Uşşak
- Durak: Dügâh
- Güçlü: Neva
- Yeden: Rast
- Seyir: Ascending
- Lower Çeşni: Uşşak tetrachord
- Higher Çeşni: Buselik pentachord

= Uşşak (Turkish makam) =

Turkish music implementations

Uşşak is the implementation of the Bayati scale in Turkish makam music. It can be approximated by using the 53 Tone Equal Temperament.

== Uşşak in 53-TET ==

Breakdown of the Uşşak Makam
| Components | Note Name |  | Western Note | Steps to following note | Cents from Durak note | Function |
| Uşşak tetrachord | Dügâh |  | A | K (8) | 0 | Durak |
| Segâh |  | B | S (5) | 181.13 |  |
| Çargah |  | C | T (9) | 294.33 |  |
| Neva |  | D | T (9) | 498.11 | Güçlü |
| Buselik pentachord |  |
| Hüseynî |  | E | B (4) | 701.89 |  |
| Acem |  | F | T (9) | 792.45 |  |
| Gerdaniye |  | G | T (9) | 996.226 |  |
| Muhayyer |  | A | - | 1200.00 | Tiz Durak |

== Comparison with Western scales ==
Since the makam is most closely approximated with the 53-TET, it is impossible to directly tie it to 12-TET Western scales. However, using the 48-TET model, while worse than many other models in approximation, allows for such comparisons.

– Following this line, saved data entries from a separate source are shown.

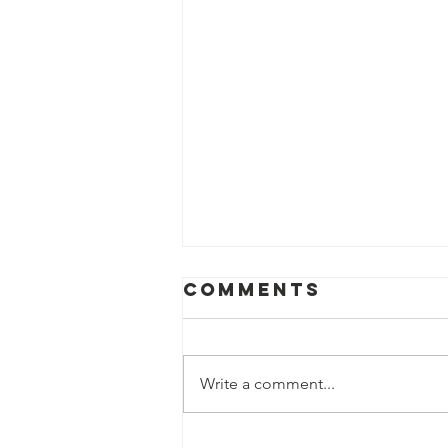
Comments
Write a comment...
Electric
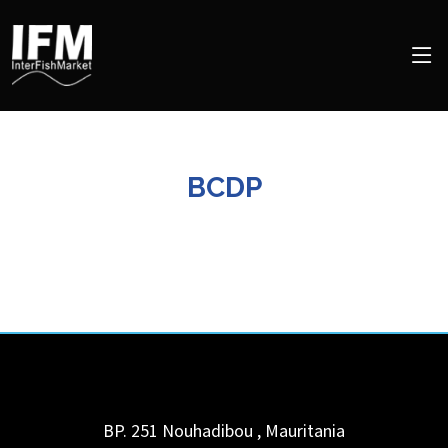
BCDP
BP. 251
Nouhadibou
,
Mauritania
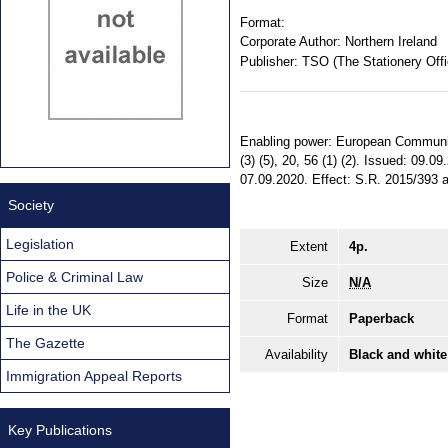
Format:
Corporate Author:
Northern Ireland
Publisher:
TSO (The Stationery Offi
Enabling power: European Communitie
(3) (5), 20, 56 (1) (2). Issued: 09.
07.09.2020. Effect: S.R. 2015/393 am
Society
Legislation
Extent
4p.
Police & Criminal Law
Size
N/A
Life in the UK
Format
Paperback
The Gazette
Availability
Black and white
Immigration Appeal Reports
Key Publications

The approximation of Rast ascending within 48-TET would be:

- Aeolian (d2)

== Related makams ==

- Hüseynî, same notes as Uşşak, has the güçlü on the 5th note instead of the 4th.
- Rast, functions as a mode of Uşşak, when Uşşak's yeden (leading tone) is treated as a durak (tonic note). There can be a geçki (modulation) between the makams.